== Segment start ==

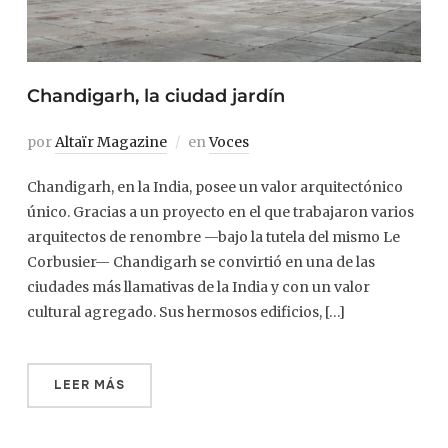
Chandigarh, la ciudad jardín
por
Altaïr Magazine
en
Voces
Chandigarh, en la India, posee un valor arquitectónico
único. Gracias a un proyecto en el que trabajaron varios
arquitectos de renombre —bajo la tutela del mismo Le
Corbusier— Chandigarh se convirtió en una de las
ciudades más llamativas de la India y con un valor
cultural agregado. Sus hermosos edificios, […]
LEER MÁS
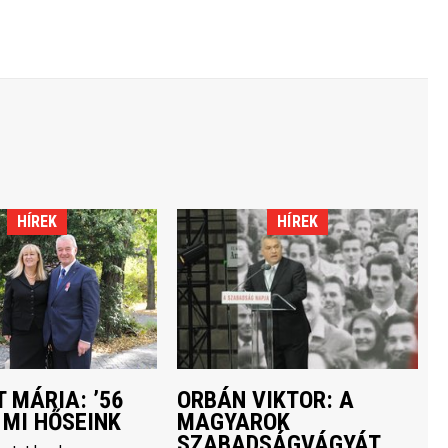
HÍREK
HÍREK
 MÁRIA: ’56
ORBÁN VIKTOR: A
 MI HŐSEINK
MAGYAROK
SZABADSÁGVÁGYÁT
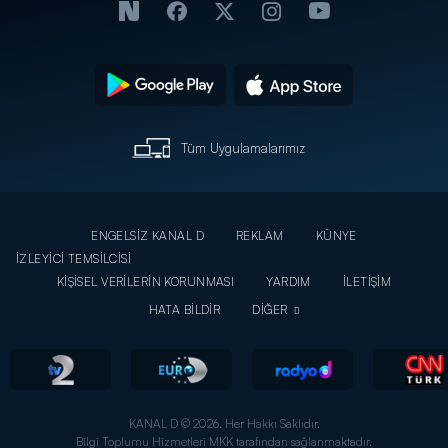
Tüm Uygulamalarımız
ENGELSİZ KANAL D
REKLAM
KÜNYE
İZLEYİCİ TEMSİLCİSİ
KİŞİSEL VERİLERİN KORUNMASI
YARDIM
İLETİŞİM
HATA BİLDİR
DİĞER
KANAL D © 2026. Her Hakkı Saklıdır.
Bilgi Toplumu Hizmetleri MKK tarafından sağlanmaktadır.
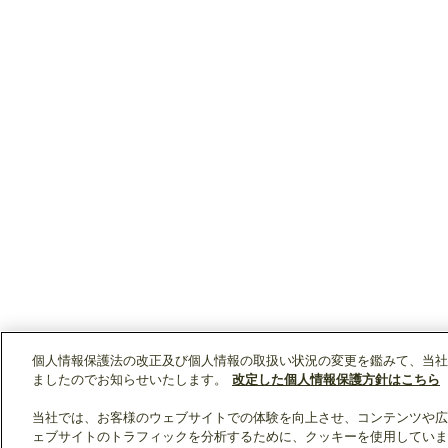
個人情報保護法の改正及び個人情報の取扱い状況の変更を鑑みて、当社
ましたのでお知らせいたします。
改定した個人情報保護方針はこちら
当社では、お客様のウェブサイトでの体験を向上させ、コンテンツや広
ェブサイトのトラフィックを分析するために、クッキーを使用していま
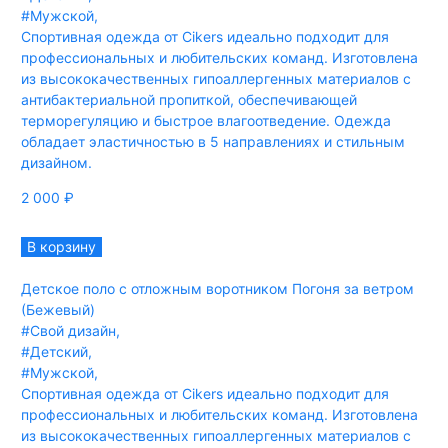
#Мужской
,
Спортивная одежда от Cikers идеально подходит для
профессиональных и любительских команд. Изготовлена
из высококачественных гипоаллергенных материалов с
антибактериальной пропиткой, обеспечивающей
терморегуляцию и быстрое влагоотведение. Одежда
обладает эластичностью в 5 направлениях и стильным
дизайном.
2 000
₽
В корзину
Детское поло с отложным воротником Погоня за ветром
(Бежевый)
#Свой дизайн
,
#Детский
,
#Мужской
,
Спортивная одежда от Cikers идеально подходит для
профессиональных и любительских команд. Изготовлена
из высококачественных гипоаллергенных материалов с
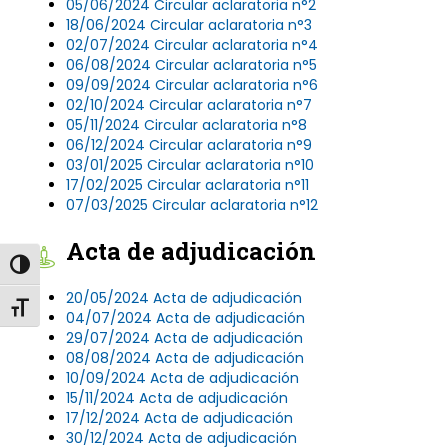
05/06/2024 Circular aclaratoria n°2
18/06/2024 Circular aclaratoria n°3
02/07/2024 Circular aclaratoria n°4
06/08/2024 Circular aclaratoria n°5
09/09/2024 Circular aclaratoria n°6
02/10/2024 Circular aclaratoria n°7
05/11/2024 Circular aclaratoria n°8
06/12/2024 Circular aclaratoria n°9
03/01/2025 Circular aclaratoria n°10
17/02/2025 Circular aclaratoria n°11
07/03/2025 Circular aclaratoria n°12
Acta de adjudicación
Alternar alto contraste
20/05/2024 Acta de adjudicación
Alternar tamaño de letra
04/07/2024 Acta de adjudicación
29/07/2024 Acta de adjudicación
08/08/2024 Acta de adjudicación
10/09/2024 Acta de adjudicación
15/11/2024 Acta de adjudicación
17/12/2024 Acta de adjudicación
30/12/2024 Acta de adjudicación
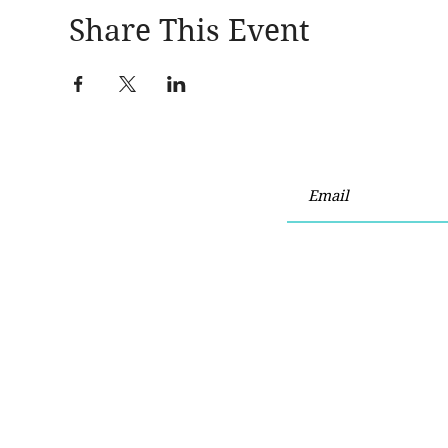
Share This Event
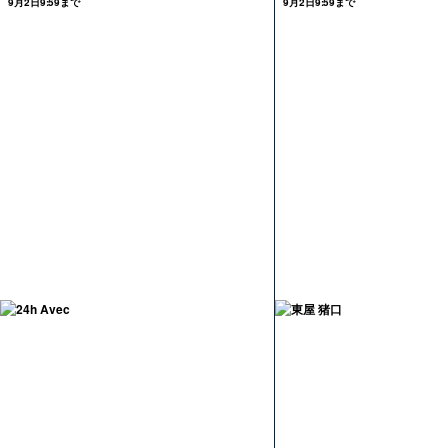
9月2日9:59まで
9月2日9:59まで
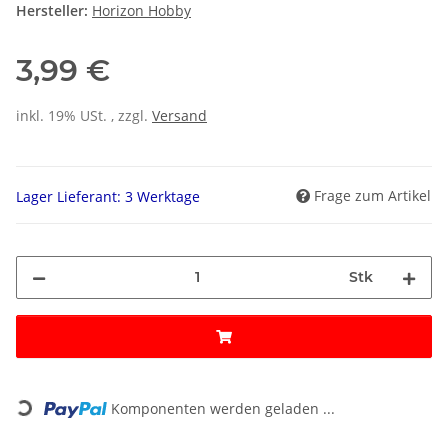
Hersteller:
Horizon Hobby
3,99 €
inkl. 19% USt. , zzgl.
Versand
Frage zum Artikel
Lager Lieferant: 3 Werktage
Stk
Loading...
Komponenten werden geladen ...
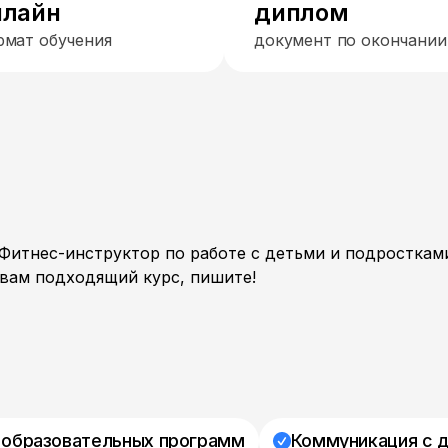
нлайн
диплом
рмат обучения
документ по окончании
Фитнес-инструктор по работе с детьми и подросткам
вам подходящий курс, пишите!
 образовательных программ
Коммуникация с 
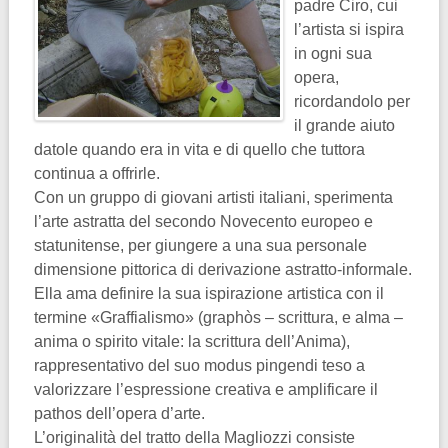
padre Ciro, cui
l’artista si ispira
in ogni sua
opera,
ricordandolo per
il grande aiuto
datole quando era in vita e di quello che tuttora
continua a offrirle.
Con un gruppo di giovani artisti italiani, sperimenta
l’arte astratta del secondo Novecento europeo e
statunitense, per giungere a una sua personale
dimensione pittorica di derivazione astratto-informale.
Ella ama definire la sua ispirazione artistica con il
termine «Graffialismo» (graphòs – scrittura, e alma –
anima o spirito vitale: la scrittura dell’Anima),
rappresentativo del suo modus pingendi teso a
valorizzare l’espressione creativa e amplificare il
pathos dell’opera d’arte.
L’originalità del tratto della Magliozzi consiste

== Segment end ==

▶ [TASK ITEM]: Among the lines above, the one with "#Свой дизайн" opens the part to repeat and the one with "документ по окончании" closes it; repeat only that part exactly, with no pictures.

▶ [OUTPUT FOR THIS EXERCISE]:
#Свой дизайн
,
#Детский
,
#Мужской
,
Спортивная одежда от Cikers идеально подходит для
профессиональных и любительских команд. Изготовлена
из высококачественных гипоаллергенных материалов с
05/06/2024 Circular aclaratoria n°2
18/06/2024 Circular aclaratoria n°3
02/07/2024 Circular aclaratoria n°4
06/08/2024 Circular aclaratoria n°5
09/09/2024 Circular aclaratoria n°6
02/10/2024 Circular aclaratoria n°7
05/11/2024 Circular aclaratoria n°8
06/12/2024 Circular aclaratoria n°9
03/01/2025 Circular aclaratoria n°10
17/02/2025 Circular aclaratoria n°11
07/03/2025 Circular aclaratoria n°12
Acta de adjudicación
Alternar alto contraste
20/05/2024 Acta de adjudicación
Alternar tamaño de letra
04/07/2024 Acta de adjudicación
29/07/2024 Acta de adjudicación
08/08/2024 Acta de adjudicación
10/09/2024 Acta de adjudicación
15/11/2024 Acta de adjudicación
17/12/2024 Acta de adjudicación
30/12/2024 Acta de adjudicación
Share This Event
9月2日9:59まで
9月2日9:59まで
Hersteller:
Horizon Hobby
3,99 €
inkl. 19% USt. , zzgl.
Versand
Frage zum Artikel
Lager Lieferant: 3 Werktage
Stk
Loading...
Komponenten werden geladen ...
нлайн
диплом
рмат обучения
документ по окончании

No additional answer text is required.